Et la deuxième motivation?
Pr. Rajaâ Cherkaoui El Moursli: C’est ma mère. Quand le ministère de l’enseignement supérieur avait annoncé les départs volontaires, elle m’a demandé ce que c’était. Quand je lui ai expliqué ce programme, elle m’a rétorqué: “Mais tu es folle, Dieu ne donne pas la connaissance et le savoir à n’importe qui. S’il t’en a gratifié c’est pour que tu le transmettes aux autres”. Elle m’explique ensuite qu’il n’y a pas que l’argent qui compte dans la vie. Cela m’avait troublée, de la part d’une mère qui n’a pas fait d’études.
Dans votre domaine, sentez-vous une discrimination à l’égard des femmes?
Pr.
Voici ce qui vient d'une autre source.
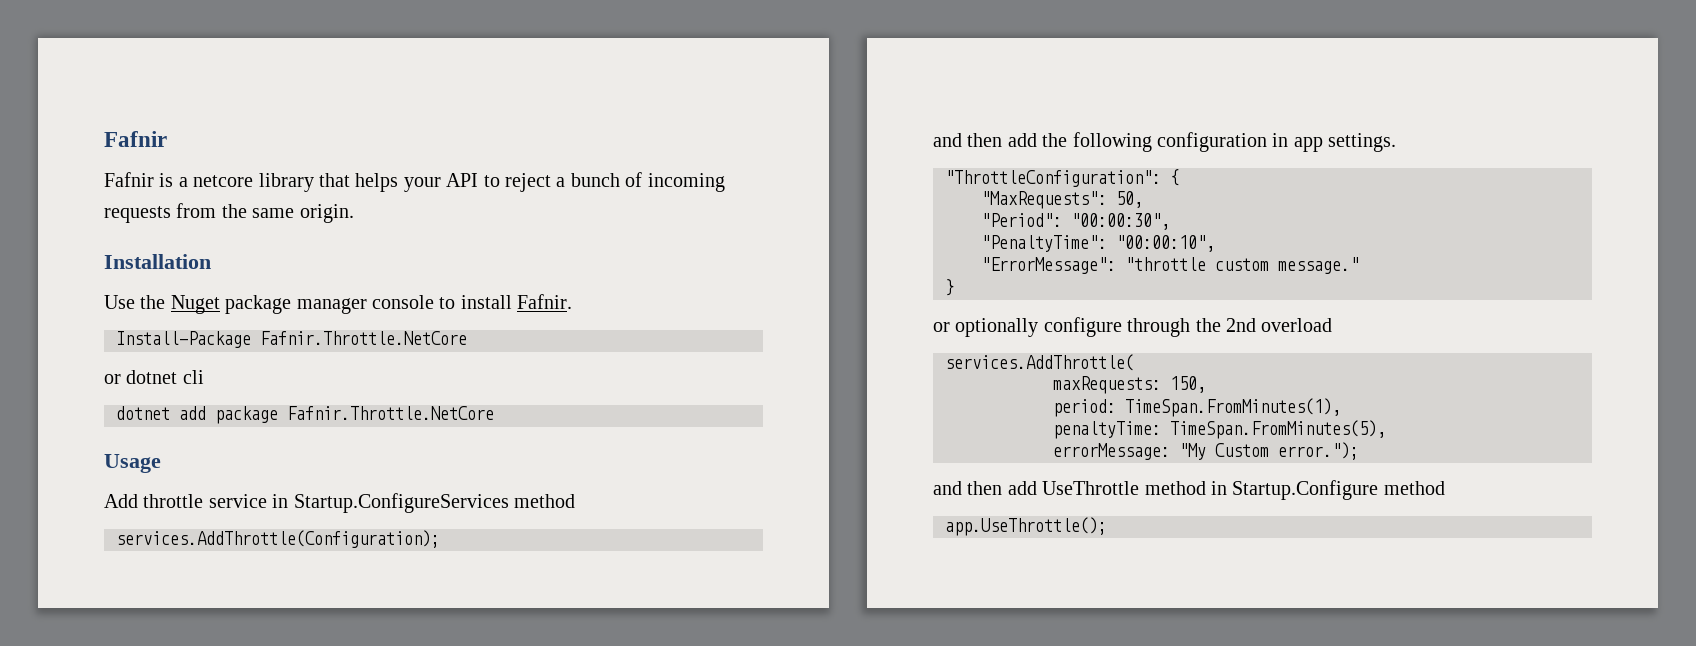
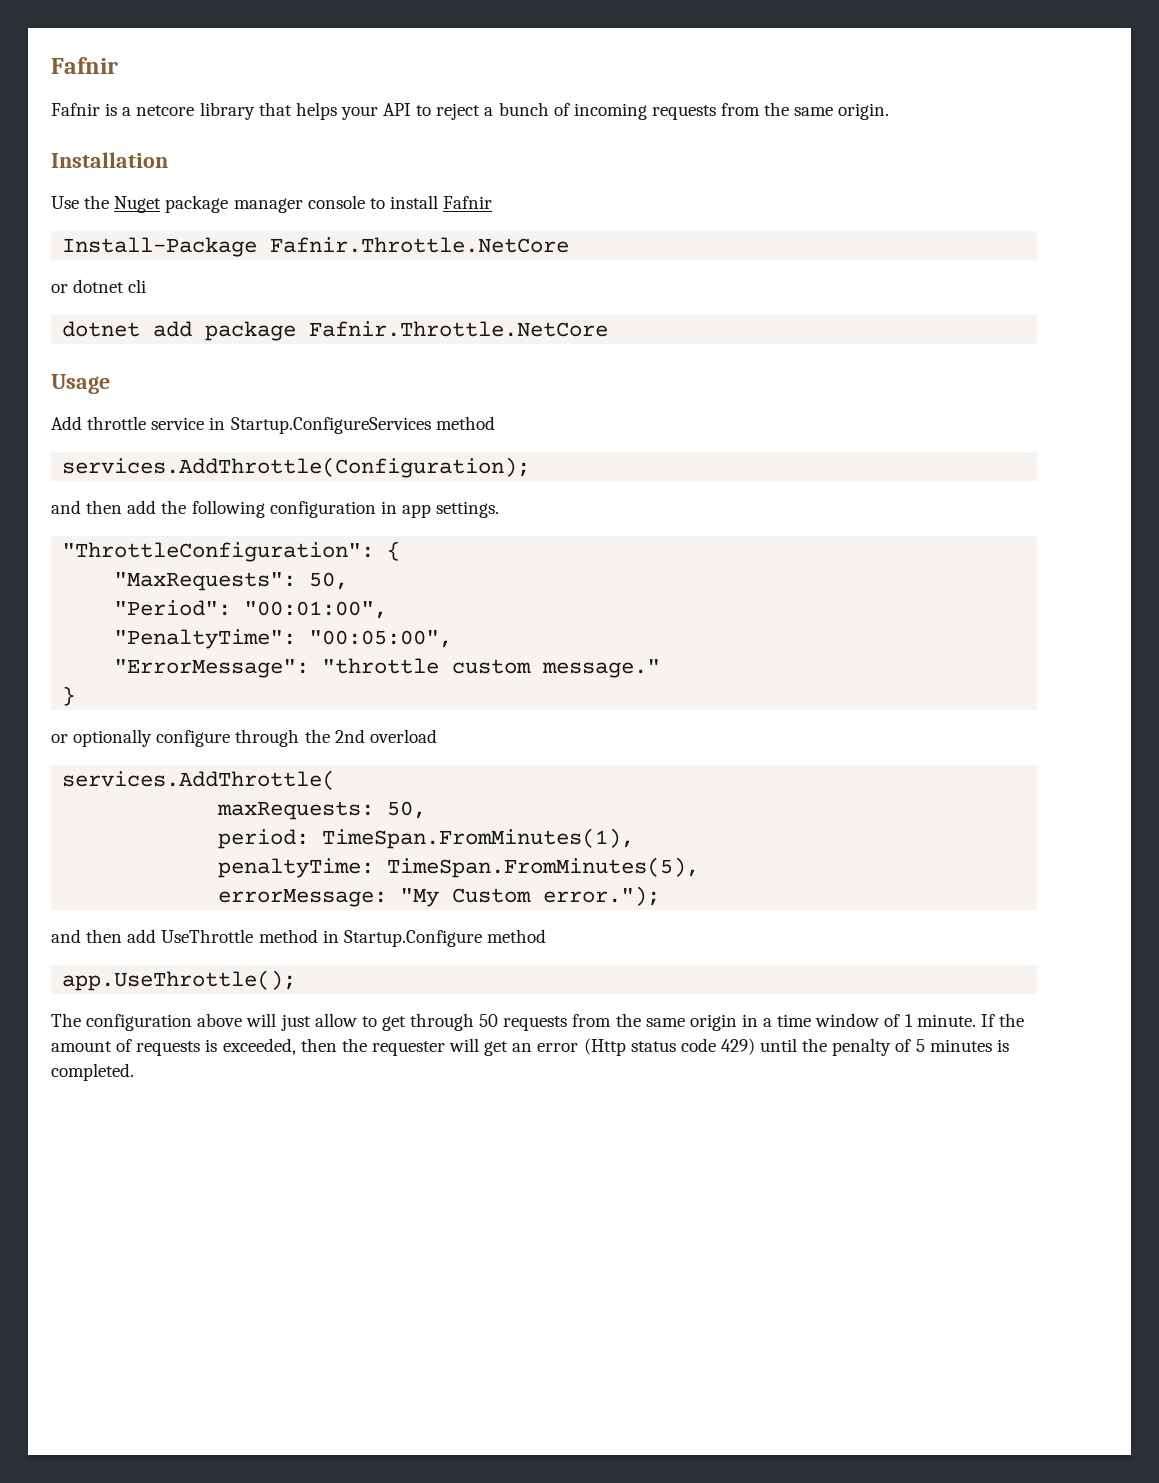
[517,294,573,309] Fafnir. -> [443,196,493,209] Fafnir
[1071,213,1170,230] "00:00:30", -> [244,601,388,619] "00:01:00",
[1116,235,1215,252] "00:00:10", -> [309,630,453,648] "00:05:00",
[1170,376,1206,393] 150, -> [387,801,427,819] 50,
(1107, 526) none -> [51,1013,1024,1031] [51,1038,1009,1056] [51,1063,134,1081] // The configuration above will just allow to get through 50 requests from the same origin in a time window of 1 minute. If the amount of requests is exceeded, then the requester will get an error (Http status code 429) until the penalty of 5 minutes is completed.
Rajaâ Cherkaoui El Moursli: Dans le domaine de la recherche, je n’ai jamais senti de discrimination. Néanmoins, on demande toujours à la femme d’être une super-woman, alors qu’on tolère, aisément, qu’un homme soit moyen. Je crois que c’est une question d’éducation. Les mamans n’éduquent pas les filles et les garçons de la même manière. Il faut revoir cela. Pour elles, la fille doit faire des études et évoluer, mais, à un certain moment, quand elle est maman et qu’elle a des enfants, elle doit arrêter. Je me demande pourquoi elle doit le faire alors que c’est sa vie après tout. Certes, la famille et les enfants assurent un équilibre à la femme mais elle a besoin d’avoir quelque chose à elle.
Comment avez-vous été éduquée?
Pr. Rajaâ Cherkaoui El Moursli: Mon père a toujours voulu que je sois indépendante. C’était ancré dans son esprit. Toute jeune il ne cessait pas de me le répéter.